Rui Costa, a neuroscientist at the Champalimaud Center for the Unknown in Lisbon, accepted his latest accolade last October: a US$15,000 Young Investigator Award from the Society of Neuroscience in Washington DC, for his innovative approach in detailing the brain circuits involved in learning. Trained as a veterinary surgeon, Costa traces his success to a 1997 New Year's resolution to follow his research muse.

Has animal behaviour always interested you?

Yes; as a kid, I loved watching natural-history television programmes. In my last year of veterinary school, I did a research internship at the Swedish University of Agricultural Sciences in Skara, in which I studied suckling behaviour in cows and dolphins. I wanted to understand the origins of behaviour and realized that I would have to study the brain.

What do you consider the most pivotal moment in your career?

I worked as a dairy-cow vet for one year after getting my doctorate of veterinary medicine at the Technical University of Lisbon. But I knew that I had to follow my passion for research. On New Year's Eve of 1997, I quit. I had no job and no salary, but I wanted so badly to be a researcher that there was no question that I would find a way to make it work. It sounds crazy, but putting yourself in a position of not going back frees you to pursue your passion.

How did you end up in the United States at the University of California, Los Angeles (UCLA)?

I found a government-sponsored programme at the University of Porto in Portugal, in which students took a year of classes and could then do their research at any university that would fund them. I decided to contact memory researcher Alcino Silva, who was moving to UCLA.

Why did you choose Silva?

He had done the first genetic manipulation of the mouse brain. I believed that looking at brain circuits was the best way to study genetics and behaviour, so I e-mailed him. It wasn't my technical skills that convinced him to take me on, so it must have been my passion for the research.

Were the experiments that you wanted to conduct technologically feasible?

Not really. I have always wanted to image brain activity while genetically manipulated animals were learning and behaving, but the technology didn't exist then. Even today, we can still image only the surface of the brain. But I knew that Miguel Nicolelis, a neurobiologist at Duke University in Durham, North Carolina, was recording many primate neurons at once using hundreds of electrodes. Looking for a postdoc position, I wrote to him and said that I would love to modify this technique to record activity in mouse brains. He immediately replied that he had had the same idea, and called a few minutes later. He used a phrase in Brazilian Portuguese that means, “Let's go ahead, because people are coming from behind”.

Did you always intend to return to Portugal?

I married an American and I liked being in the United States. Yet I missed my family in Portugal and I felt that because Portugal had given me this opportunity, I would one day return. However, I didn't want to just go back and not do science. In 2004, António de Sommer Champalimaud, a Portuguese entrepreneur, died and willed roughly one-third of his fortune to launching the Champalimaud Foundation. The foundation decided to start a neuroscience programme at the Champalimaud Center for the Unknown, with two other researchers and me. In 2007, we shook hands to seal the deal.
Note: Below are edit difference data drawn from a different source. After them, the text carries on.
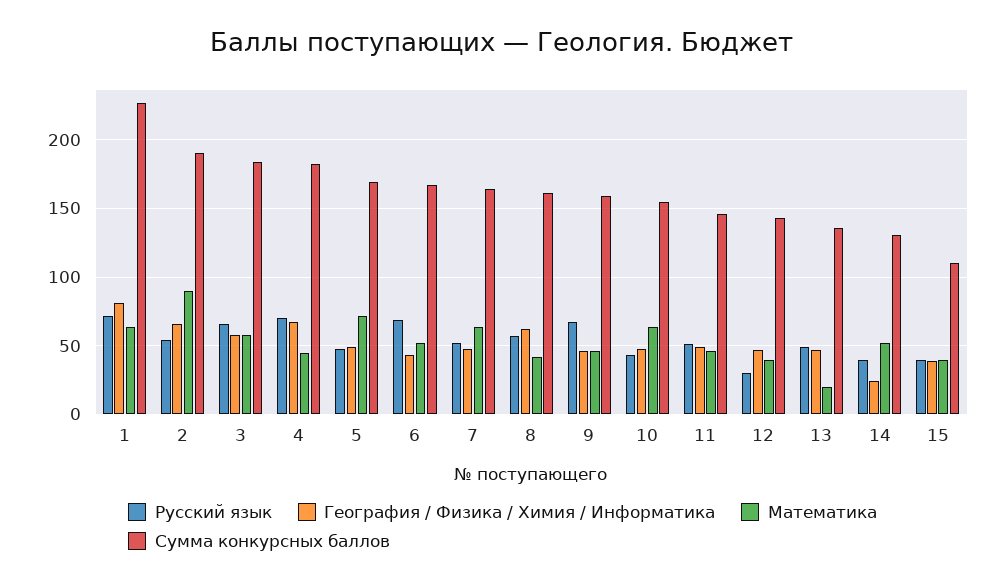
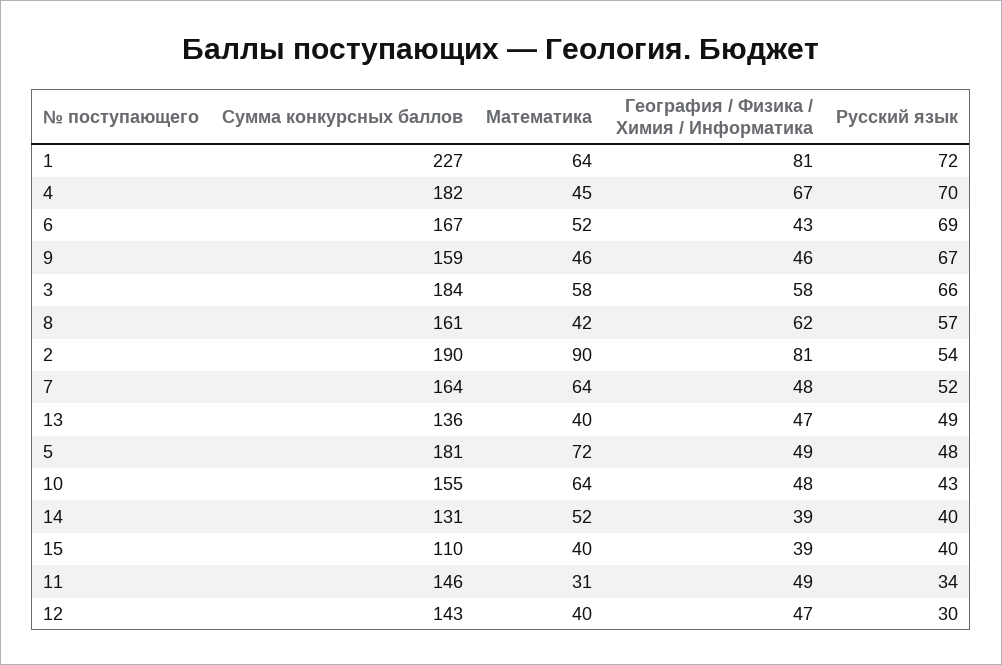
География / Физика / Химия / Информатика, 2: 65 -> 81
Сумма конкурсных баллов, 5: 170 -> 181
Русский язык, 11: 50 -> 34
Математика, 11: 45 -> 31
Математика, 13: 20 -> 40
География / Физика / Химия / Информатика, 14: 25 -> 39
How has the experience been so far?

Everything has gone smoothly. The building has an excellent view of the sea and a huge open lab space. We were able to recruit great talent from around the world and have grown to 15 labs, with 130 people. When I arrived, I got a big grant from the European Research Council; last year, I received a 5-year International Early Career Scientist award from the Howard Hughes Medical Institute in Chevy Chase, Maryland. The centre has had a lot of press and publicity, so there is a lot of hype about the place — which helped with recruitment. Now we need to start publishing results to show the public what we are doing.